EXERCISE DATA
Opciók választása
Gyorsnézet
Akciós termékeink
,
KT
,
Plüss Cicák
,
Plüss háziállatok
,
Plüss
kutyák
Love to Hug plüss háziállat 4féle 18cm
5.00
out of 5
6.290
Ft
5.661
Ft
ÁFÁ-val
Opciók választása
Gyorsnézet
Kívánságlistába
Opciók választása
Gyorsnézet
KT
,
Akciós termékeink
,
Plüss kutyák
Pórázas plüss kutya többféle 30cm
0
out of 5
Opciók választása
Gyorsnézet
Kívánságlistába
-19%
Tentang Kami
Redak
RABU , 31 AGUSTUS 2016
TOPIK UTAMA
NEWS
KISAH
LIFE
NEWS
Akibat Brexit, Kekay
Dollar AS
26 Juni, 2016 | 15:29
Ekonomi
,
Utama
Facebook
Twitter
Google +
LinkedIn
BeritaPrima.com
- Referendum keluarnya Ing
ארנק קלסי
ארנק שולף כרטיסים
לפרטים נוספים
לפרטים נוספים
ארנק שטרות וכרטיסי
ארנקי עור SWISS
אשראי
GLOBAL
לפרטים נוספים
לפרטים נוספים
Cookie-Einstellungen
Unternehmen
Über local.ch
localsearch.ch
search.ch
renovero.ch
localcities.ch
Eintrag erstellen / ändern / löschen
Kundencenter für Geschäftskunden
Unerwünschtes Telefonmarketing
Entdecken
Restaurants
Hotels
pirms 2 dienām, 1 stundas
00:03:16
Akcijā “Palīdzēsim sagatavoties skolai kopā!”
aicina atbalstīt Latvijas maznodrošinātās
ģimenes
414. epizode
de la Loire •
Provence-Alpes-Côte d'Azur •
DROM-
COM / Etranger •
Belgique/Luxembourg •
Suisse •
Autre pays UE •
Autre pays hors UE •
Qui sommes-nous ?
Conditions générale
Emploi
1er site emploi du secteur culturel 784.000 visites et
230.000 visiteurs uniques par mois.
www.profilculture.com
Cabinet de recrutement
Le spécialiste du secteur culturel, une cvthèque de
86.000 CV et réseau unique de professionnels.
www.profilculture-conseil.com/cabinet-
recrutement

TASK BRIEF
Rewrite the records above, replacing each "Gyorsnézet" with "Részletek" and leaving everything else unchanged.

TASK RESPONSE
Opciók választása
Részletek
Akciós termékeink
,
KT
,
Plüss Cicák
,
Plüss háziállatok
,
Plüss
kutyák
Love to Hug plüss háziállat 4féle 18cm
5.00
out of 5
6.290
Ft
5.661
Ft
ÁFÁ-val
Opciók választása
Részletek
Kívánságlistába
Opciók választása
Részletek
KT
,
Akciós termékeink
,
Plüss kutyák
Pórázas plüss kutya többféle 30cm
0
out of 5
Opciók választása
Részletek
Kívánságlistába
-19%
Tentang Kami
Redak
RABU , 31 AGUSTUS 2016
TOPIK UTAMA
NEWS
KISAH
LIFE
NEWS
Akibat Brexit, Kekay
Dollar AS
26 Juni, 2016 | 15:29
Ekonomi
,
Utama
Facebook
Twitter
Google +
LinkedIn
BeritaPrima.com
- Referendum keluarnya Ing
ארנק קלסי
ארנק שולף כרטיסים
לפרטים נוספים
לפרטים נוספים
ארנק שטרות וכרטיסי
ארנקי עור SWISS
אשראי
GLOBAL
לפרטים נוספים
לפרטים נוספים
Cookie-Einstellungen
Unternehmen
Über local.ch
localsearch.ch
search.ch
renovero.ch
localcities.ch
Eintrag erstellen / ändern / löschen
Kundencenter für Geschäftskunden
Unerwünschtes Telefonmarketing
Entdecken
Restaurants
Hotels
pirms 2 dienām, 1 stundas
00:03:16
Akcijā “Palīdzēsim sagatavoties skolai kopā!”
aicina atbalstīt Latvijas maznodrošinātās
ģimenes
414. epizode
de la Loire •
Provence-Alpes-Côte d'Azur •
DROM-
COM / Etranger •
Belgique/Luxembourg •
Suisse •
Autre pays UE •
Autre pays hors UE •
Qui sommes-nous ?
Conditions générale
Emploi
1er site emploi du secteur culturel 784.000 visites et
230.000 visiteurs uniques par mois.
www.profilculture.com
Cabinet de recrutement
Le spécialiste du secteur culturel, une cvthèque de
86.000 CV et réseau unique de professionnels.
www.profilculture-conseil.com/cabinet-
recrutement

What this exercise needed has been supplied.